[Data records]

"""

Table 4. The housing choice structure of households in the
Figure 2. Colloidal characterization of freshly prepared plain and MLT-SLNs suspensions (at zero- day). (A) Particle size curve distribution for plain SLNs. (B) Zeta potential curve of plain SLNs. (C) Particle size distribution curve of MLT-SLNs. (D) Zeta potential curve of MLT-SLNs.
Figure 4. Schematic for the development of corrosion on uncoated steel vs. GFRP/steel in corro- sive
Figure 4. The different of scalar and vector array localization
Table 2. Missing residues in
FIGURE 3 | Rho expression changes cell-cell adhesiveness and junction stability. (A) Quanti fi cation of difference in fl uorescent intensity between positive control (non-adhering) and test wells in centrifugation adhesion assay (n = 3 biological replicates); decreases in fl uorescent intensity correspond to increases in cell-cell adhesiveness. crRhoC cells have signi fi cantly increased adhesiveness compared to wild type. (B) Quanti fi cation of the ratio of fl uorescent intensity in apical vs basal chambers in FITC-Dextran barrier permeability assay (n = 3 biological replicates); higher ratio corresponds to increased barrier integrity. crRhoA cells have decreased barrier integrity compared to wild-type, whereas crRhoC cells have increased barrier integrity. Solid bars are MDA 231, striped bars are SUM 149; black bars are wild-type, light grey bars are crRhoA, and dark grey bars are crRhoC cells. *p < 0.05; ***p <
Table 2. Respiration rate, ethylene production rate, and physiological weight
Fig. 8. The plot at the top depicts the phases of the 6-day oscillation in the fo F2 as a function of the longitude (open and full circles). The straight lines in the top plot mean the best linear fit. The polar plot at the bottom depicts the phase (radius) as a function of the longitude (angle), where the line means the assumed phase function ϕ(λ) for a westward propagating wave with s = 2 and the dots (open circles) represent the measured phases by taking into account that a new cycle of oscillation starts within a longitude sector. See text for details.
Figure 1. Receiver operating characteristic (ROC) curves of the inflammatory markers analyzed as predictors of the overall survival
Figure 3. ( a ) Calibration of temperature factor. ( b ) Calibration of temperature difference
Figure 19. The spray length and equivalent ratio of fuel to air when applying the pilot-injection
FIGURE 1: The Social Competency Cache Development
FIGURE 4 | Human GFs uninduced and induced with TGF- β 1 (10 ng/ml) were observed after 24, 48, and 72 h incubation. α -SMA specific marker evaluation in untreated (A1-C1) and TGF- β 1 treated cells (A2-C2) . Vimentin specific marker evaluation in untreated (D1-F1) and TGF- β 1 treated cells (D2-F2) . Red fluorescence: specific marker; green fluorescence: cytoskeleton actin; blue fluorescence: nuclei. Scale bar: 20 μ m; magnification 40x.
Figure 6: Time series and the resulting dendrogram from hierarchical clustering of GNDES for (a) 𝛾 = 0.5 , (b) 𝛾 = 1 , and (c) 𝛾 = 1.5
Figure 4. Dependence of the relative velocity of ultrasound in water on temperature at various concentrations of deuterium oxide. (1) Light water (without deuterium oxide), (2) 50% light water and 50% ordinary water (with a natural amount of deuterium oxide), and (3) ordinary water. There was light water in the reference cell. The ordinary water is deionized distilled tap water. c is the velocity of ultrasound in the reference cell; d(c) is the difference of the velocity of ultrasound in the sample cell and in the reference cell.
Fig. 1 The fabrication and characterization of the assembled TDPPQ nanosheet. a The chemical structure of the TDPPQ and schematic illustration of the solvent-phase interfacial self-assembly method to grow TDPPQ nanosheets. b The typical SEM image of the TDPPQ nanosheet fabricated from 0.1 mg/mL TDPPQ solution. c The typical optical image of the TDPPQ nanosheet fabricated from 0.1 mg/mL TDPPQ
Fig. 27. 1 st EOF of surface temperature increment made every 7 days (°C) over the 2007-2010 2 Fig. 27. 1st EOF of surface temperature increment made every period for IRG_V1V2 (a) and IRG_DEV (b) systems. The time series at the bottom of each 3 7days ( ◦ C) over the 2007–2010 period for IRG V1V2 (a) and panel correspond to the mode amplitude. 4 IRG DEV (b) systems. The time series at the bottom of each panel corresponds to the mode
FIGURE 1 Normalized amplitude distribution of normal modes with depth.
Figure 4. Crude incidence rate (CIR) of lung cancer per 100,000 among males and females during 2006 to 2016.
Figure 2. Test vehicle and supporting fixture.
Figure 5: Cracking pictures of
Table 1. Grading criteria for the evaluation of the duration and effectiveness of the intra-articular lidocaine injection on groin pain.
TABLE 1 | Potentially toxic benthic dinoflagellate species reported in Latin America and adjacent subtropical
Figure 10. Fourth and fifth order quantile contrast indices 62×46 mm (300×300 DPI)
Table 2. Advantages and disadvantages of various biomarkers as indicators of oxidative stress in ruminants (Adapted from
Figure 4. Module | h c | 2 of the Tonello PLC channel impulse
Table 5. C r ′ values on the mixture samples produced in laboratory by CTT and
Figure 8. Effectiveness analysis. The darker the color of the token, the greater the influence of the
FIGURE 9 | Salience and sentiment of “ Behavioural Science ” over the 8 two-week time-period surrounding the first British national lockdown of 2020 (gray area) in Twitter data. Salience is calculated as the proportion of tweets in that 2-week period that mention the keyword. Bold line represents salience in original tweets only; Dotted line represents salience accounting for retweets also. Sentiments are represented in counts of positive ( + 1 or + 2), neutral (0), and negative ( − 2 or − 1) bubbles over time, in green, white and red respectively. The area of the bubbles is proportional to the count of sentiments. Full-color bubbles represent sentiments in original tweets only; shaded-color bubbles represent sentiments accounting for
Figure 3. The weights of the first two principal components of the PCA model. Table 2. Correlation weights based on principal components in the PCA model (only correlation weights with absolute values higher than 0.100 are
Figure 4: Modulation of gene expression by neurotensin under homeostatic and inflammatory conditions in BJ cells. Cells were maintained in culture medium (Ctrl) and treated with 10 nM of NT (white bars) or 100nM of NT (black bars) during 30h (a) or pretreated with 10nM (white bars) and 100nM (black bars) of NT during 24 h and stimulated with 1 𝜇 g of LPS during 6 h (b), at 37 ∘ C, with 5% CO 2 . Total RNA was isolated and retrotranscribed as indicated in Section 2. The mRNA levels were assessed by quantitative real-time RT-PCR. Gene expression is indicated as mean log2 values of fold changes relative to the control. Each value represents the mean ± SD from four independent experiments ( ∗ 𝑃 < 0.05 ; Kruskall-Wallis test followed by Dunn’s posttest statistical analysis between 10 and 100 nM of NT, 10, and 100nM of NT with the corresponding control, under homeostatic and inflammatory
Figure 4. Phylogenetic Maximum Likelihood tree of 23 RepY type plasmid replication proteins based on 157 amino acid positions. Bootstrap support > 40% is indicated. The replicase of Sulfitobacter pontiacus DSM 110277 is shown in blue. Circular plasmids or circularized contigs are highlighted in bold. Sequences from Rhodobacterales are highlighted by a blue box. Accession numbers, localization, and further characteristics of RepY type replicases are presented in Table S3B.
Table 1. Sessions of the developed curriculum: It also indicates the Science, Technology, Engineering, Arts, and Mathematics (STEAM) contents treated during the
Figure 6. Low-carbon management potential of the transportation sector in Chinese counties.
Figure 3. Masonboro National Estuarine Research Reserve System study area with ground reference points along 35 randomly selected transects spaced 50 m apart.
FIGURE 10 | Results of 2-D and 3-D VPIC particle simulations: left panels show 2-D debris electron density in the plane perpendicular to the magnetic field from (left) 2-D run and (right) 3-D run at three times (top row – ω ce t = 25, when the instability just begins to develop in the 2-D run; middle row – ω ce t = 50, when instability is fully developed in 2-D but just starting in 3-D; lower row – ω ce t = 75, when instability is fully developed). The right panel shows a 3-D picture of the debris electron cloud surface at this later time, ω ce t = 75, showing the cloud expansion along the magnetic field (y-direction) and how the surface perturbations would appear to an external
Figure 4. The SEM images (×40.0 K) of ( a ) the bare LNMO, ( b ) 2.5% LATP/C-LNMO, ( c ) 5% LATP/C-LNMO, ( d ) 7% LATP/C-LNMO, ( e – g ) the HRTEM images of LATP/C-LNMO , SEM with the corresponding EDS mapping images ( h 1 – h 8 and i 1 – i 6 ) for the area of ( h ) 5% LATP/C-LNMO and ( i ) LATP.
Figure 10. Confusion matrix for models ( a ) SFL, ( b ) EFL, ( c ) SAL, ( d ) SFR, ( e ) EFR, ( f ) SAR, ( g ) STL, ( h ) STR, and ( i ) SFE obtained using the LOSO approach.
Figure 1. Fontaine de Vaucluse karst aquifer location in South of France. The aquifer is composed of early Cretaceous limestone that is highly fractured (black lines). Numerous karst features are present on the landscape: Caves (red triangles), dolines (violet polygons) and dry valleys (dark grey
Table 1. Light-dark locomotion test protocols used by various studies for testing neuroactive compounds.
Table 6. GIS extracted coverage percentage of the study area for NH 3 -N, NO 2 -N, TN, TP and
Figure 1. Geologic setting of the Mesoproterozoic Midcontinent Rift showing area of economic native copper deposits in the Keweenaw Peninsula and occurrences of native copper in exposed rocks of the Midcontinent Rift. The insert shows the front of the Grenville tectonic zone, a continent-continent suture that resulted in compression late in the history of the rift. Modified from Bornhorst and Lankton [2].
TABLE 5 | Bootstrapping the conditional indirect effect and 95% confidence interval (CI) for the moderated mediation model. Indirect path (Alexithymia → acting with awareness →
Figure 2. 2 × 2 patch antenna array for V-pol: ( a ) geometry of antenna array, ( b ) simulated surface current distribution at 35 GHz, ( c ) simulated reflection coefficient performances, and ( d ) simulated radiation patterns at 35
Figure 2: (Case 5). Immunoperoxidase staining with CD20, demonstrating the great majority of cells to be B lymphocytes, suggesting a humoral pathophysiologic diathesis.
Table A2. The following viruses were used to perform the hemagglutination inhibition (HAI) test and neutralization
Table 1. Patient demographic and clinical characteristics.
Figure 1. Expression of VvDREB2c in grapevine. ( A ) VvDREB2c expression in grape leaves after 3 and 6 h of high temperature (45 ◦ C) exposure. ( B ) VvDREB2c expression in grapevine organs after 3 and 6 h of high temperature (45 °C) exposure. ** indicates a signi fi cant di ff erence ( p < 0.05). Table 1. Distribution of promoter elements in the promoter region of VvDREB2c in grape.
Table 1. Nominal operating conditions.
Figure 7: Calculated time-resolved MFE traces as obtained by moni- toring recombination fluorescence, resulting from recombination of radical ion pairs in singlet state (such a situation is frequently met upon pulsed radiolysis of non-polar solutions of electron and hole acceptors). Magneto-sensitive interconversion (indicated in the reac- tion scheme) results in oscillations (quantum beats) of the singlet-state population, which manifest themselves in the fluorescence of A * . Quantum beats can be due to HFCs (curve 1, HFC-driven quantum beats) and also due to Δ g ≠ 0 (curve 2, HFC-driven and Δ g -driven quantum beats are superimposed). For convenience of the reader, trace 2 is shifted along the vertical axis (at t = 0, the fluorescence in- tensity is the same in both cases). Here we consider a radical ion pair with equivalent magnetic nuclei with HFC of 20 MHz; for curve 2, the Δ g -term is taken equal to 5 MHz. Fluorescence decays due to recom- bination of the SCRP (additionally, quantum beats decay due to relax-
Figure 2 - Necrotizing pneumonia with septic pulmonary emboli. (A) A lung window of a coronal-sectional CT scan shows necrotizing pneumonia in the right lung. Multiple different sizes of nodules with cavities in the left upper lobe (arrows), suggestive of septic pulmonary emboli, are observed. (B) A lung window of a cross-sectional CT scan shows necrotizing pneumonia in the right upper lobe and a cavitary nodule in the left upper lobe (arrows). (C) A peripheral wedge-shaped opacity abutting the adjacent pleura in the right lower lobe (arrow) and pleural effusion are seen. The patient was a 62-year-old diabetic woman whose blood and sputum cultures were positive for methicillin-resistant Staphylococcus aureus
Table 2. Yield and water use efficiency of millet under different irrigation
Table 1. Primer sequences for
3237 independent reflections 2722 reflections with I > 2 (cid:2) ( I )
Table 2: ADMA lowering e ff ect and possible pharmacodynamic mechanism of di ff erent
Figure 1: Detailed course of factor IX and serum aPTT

"""

Print only the lines from the one with "Table 1. Primer sequences for" to the end of the records, both included.

Table 1. Primer sequences for
3237 independent reflections 2722 reflections with I > 2 (cid:2) ( I )
Table 2: ADMA lowering e ff ect and possible pharmacodynamic mechanism of di ff erent
Figure 1: Detailed course of factor IX and serum aPTT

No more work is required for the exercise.